Lo malo como bueno
La escena en la película la tiene a ella en primer plano. La puerta apenas abierta, su pelo corto y desprolijo, los ojos del color del agua, la boca, el lunar a centímetros, las ganas de dejarlo entrar pero no, mejor no. Él habla desde el otro lado, en más de un sentido. La barba blanca, el cabello y las canas, la piel en partes, calmo, ronco, prolijo, tan hermoso. ¿Siempre fue así de hermoso? Es un tira y afloja de segundos. Amoroso. Una súplica. Él, Jeff Bridges, el músico de country algo gastado Bad Blake en el film Loco corazón, quiere una nueva oportunidad y ella, Maggie Gyllenhaal, Jean Craddock en la ficción, que lo quiere, le dice que no. Que mejor no volver, no más besos, nada de nada. Él insiste y enumera pequeñas victorias y en ese momento confesional ella, periodista y madre, lo dice: “That is good, Bad (para los subtítulos en la pantalla: “Eso es bueno, Malo”). Y ahí quedan, por casualidad o no, al alcance de cualquiera, esas dos palabras estampadas en el aire. El bien, quién sabe qué es; y el mal, también incierto y acá este hombre, que se hace llamar Malo por imposición o como escudo o para que se sepa con anterioridad. Para que no haya reclamos. Y sin embargo entonces y para ella, la voz como una miel, no es eso, es lo lindo, el deseo, casi un grito de euforia.
No es la única en hacerlo. Es mucha la gente que desarma, corrompe, desangra el lenguaje para convencerse. De lo que sea. Yo lo hago, antes de manera inconsciente pero quizá ahora convencida, luego de esta escena, de escucharla a ella en ropa de entrecasa, tan precisa. Me gusta romper palabras, separarlas de su significado primero (suelo, por ejemplo, decir “alta” de forma no física o medible, darle esa característica a aquello sin estatura como una comida, una tarde, una fiesta; me gusta decir alta fiesta para decir gran).
Pero el quiebre que más uso es el que permite el término “mal”. Digo mal todo el tiempo y de varias maneras. Lo digo para decir bueno. Aunque ni siquiera, es para calificar algo de extremadamente bueno, adecuado, atinado, espectacular. Casi perfecto. Digo mal no como error ni como daño ni desgracia ni enfermedad. Digo mal en lugar de un montón o de por supuesto o incluso para dar la razón. Por un sí rotundo.
“Te odio mal”, le dije el otro día a un compañero mientras me contaba que se va a ir de viaje a Europa en unos meses. Y si bien no lo odio, menos aún lo odio de manera equivocada. De hecho, mi odio sería pertinente. Por eso digo mal, porque es lo correcto.

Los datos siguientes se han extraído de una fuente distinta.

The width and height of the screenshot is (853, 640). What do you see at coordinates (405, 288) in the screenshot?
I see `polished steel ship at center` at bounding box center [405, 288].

Recuerdo una vez una conversación con mi madre. Ella, más de 70, no habla como lo hago yo y un día estábamos charlando sobre dos hermanos que además eran gemelos y le dije algo así como: “Pero no es que son parecidos, son gemelos mal” y con la frase intenté marcar que eran idénticos, que en el nivel de exactitud estaban al máximo, en la cima. Ella me respondió: “¿Cómo se es gemelos bien?” y se rio en su tono de pequeño reproche.
No sé quién fue la primera persona que hizo esto de usar mal como lo uso yo, que lo empleo más en una acepción positiva o de cantidad que en la otra, la que define la Real Academia Española. No me puedo figurar tampoco el recorrido hasta la masificación, pero sé que no soy la única y que es generacional. Si divago, pienso que puede ser un reclamo, un banderazo colectivo de esos que lastiman la garganta de la impotencia. Si me permito divagar, me convenzo de que cambiamos el significado de mal porque estamos cansados. Es una puerta para creer que los días también se construyen con la voz. Una luz tenue. Un intento incansable de torcer un rumbo que parece irreversible. Una nueva chance de lograr lo que no se puede, de dar vuelta la cosa aunque la cosa nos arrastre una vez y de nuevo a un mismo lugar.